The Thing Itself shows the reader (who, I posit, is in all probability a science fiction reader, and therefore more likely than most readers to be an active participant in the cultural milieu of the writer and potentially a writer him/her-self (Roberts, 2006)) what it means to construct a performatively heterogeneous world.

The world of The Thing Itself, as a heterogeneously performative one, is distinctly preferable to that of, for example, Doreen Massey in her book For Space, where she asserts that heterogeneity is something worth wanting in and of itself, and she asserts this without evidence, and as a statement, furthermore, with political intent.

Instead of a tedious quote from Massey, I will here assert with Kant (and Roberts) that heterogeneity is a property of the cognitive structure of being human and it is, furthermore, chalk-full of representational content that largely gives the structure its content.  It is part of a dialectic of inside/outside that maps onto time/space quite precisely.  The origin of this dialectic springs ultimately from the thing itself.

Roberts novel maps onto the Kantian dialectic very nicely, while at the same time producing a cognitively diverse set of responses to The Critique of Pure Reason (translation used by Roberts: unknown).   There is, truing to the fundamental dialectic of the thing itself of Kant, a mix of the interior and the exterior in terms of the locale of narrativity of the various voices found in The Thing Itself.  There are many.  We switch, in ten chapters, between several with the longest being 'A Solid Gold Penny', corresponding to Kant's category of Limitation.

The beauty of the heterogeneous narrativity of The Thing Itself lies also in its compulsive readability.  The cognitive structure of a main character corresponding to each 'fragment' chapter is set up and then fulfilled through the production of a stream of representations.  In the Solid Gold Penny section, we have a sort of Molly Bloom cognition that is inhabited by a child who evolves through the course of the section to the point where this chapter alone constitutes a short story or mini-novel in itself.

There are alternating chapters that continue the thread of the ongoing conflict between Roy and Charles who become united in their opposition to an evil AI, product of 'The Institute' that has 'solved' the problem of 'the thing itself' by accessing it through computing devices that do not hold the same cognitive limitations as humans.  They are thus able to directly access the thing itself because computer intelligences are not limited by the products of human evolution: brains structured specifically with underlying hardware that automatically 'see' the world structured in terms of time and space.
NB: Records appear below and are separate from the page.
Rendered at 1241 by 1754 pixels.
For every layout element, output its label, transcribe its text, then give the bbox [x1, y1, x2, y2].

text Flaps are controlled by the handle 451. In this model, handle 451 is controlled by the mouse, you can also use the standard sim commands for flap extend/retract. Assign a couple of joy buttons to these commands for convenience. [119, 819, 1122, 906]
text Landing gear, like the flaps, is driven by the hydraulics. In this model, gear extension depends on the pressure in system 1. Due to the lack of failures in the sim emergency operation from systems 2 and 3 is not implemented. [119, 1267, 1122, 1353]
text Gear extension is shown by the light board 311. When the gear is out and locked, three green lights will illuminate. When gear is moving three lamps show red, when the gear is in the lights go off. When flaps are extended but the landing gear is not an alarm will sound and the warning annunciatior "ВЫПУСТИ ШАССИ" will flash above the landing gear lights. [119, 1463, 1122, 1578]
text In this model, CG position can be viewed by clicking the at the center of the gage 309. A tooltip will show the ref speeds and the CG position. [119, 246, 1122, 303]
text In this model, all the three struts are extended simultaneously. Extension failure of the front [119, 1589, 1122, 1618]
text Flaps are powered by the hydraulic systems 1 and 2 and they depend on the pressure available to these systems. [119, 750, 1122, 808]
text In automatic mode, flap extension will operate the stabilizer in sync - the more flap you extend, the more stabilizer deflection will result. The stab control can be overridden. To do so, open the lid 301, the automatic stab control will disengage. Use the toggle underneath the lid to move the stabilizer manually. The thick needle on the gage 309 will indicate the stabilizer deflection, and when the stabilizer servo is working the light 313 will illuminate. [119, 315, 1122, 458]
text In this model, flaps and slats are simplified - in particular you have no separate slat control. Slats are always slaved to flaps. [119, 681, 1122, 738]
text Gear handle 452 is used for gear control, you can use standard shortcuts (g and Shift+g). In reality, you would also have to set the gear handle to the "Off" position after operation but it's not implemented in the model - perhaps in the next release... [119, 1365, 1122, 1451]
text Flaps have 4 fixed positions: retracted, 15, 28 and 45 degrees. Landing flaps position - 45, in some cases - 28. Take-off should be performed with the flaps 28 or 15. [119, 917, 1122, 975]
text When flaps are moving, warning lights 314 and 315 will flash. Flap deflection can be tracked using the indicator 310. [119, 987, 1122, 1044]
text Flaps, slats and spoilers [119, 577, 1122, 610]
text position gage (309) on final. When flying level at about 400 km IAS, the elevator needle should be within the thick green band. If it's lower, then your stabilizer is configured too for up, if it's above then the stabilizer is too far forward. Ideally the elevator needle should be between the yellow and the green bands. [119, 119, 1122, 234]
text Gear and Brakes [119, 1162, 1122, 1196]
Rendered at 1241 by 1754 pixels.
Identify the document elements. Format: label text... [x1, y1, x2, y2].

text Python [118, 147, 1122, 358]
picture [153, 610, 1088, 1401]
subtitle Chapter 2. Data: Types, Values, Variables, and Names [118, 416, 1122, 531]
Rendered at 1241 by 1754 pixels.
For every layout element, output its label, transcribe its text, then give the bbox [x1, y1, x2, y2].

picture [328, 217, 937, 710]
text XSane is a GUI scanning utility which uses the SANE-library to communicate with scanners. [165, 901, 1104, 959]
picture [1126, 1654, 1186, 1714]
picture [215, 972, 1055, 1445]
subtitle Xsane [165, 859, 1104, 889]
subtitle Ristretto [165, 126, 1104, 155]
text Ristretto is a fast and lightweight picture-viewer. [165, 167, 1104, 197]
Time, in Roberts, is given as careful consideration as space, and it is structured logically according to various psychologies, times, and places in which the characters find themselves situated, from the 'olden days' of the Golden Coin chapter, to a futuristic one in which genders and times alike have become blurred almost beyond recognition.  There is an experimental quality to these chapters that feels true somehow to the spirit of Kant, for whom time:

"is therefore to be regarded as real, not indeed as object but as the mode of representation of myself as object" (Kant, 1989, page 79).

I cannot help but think, when reading Massey (2005) that not only does she incessantly 'tell' (as opposed to showing), but that she completely misses the fundamental dialectic of space-time, that of the body and its structuring devices.  She misses out too on the space-times of science fiction, as for example explained not only by Roberts himself (2006 and 2014), but by expert 'hard' science fiction writers like Nahin (2011), who demonstrate (i.e. 'show') what is and is not possible, logically and in light of the given theory and evidence, in time and space travel.

It is much more exciting to be told about space-time in a story like Roberts' The Thing Itself.  I wish the reading (both popular and academic) portions of the world had more space (and time) for this kind of thing.

[To Be Continued]

References:

Kant, Immanuel.  1989.  Immanuel Kant's Critique of Pure Reason, trans. Norman Kemp Smith.  London: Macmillan Education.

Massey, Doreen.  2005.  For Space.  London: Sage.

Nahin, Paul J.  2011.  Time Travel: A Writer's Guide to the Real Science of Plausible Time Travel.  Baltimore: Johns Hopkins.

Roberts, Adam.  2006.  The History of Science Fiction.  Basingstoke: Palgrave.

Roberts, Adam.  2014.  Get Started in Writing Science Fiction and Fantasy.  London: John Murray.

Roberts, Adam.  2015.  The Thing Itself.  London: Victor Gollancz.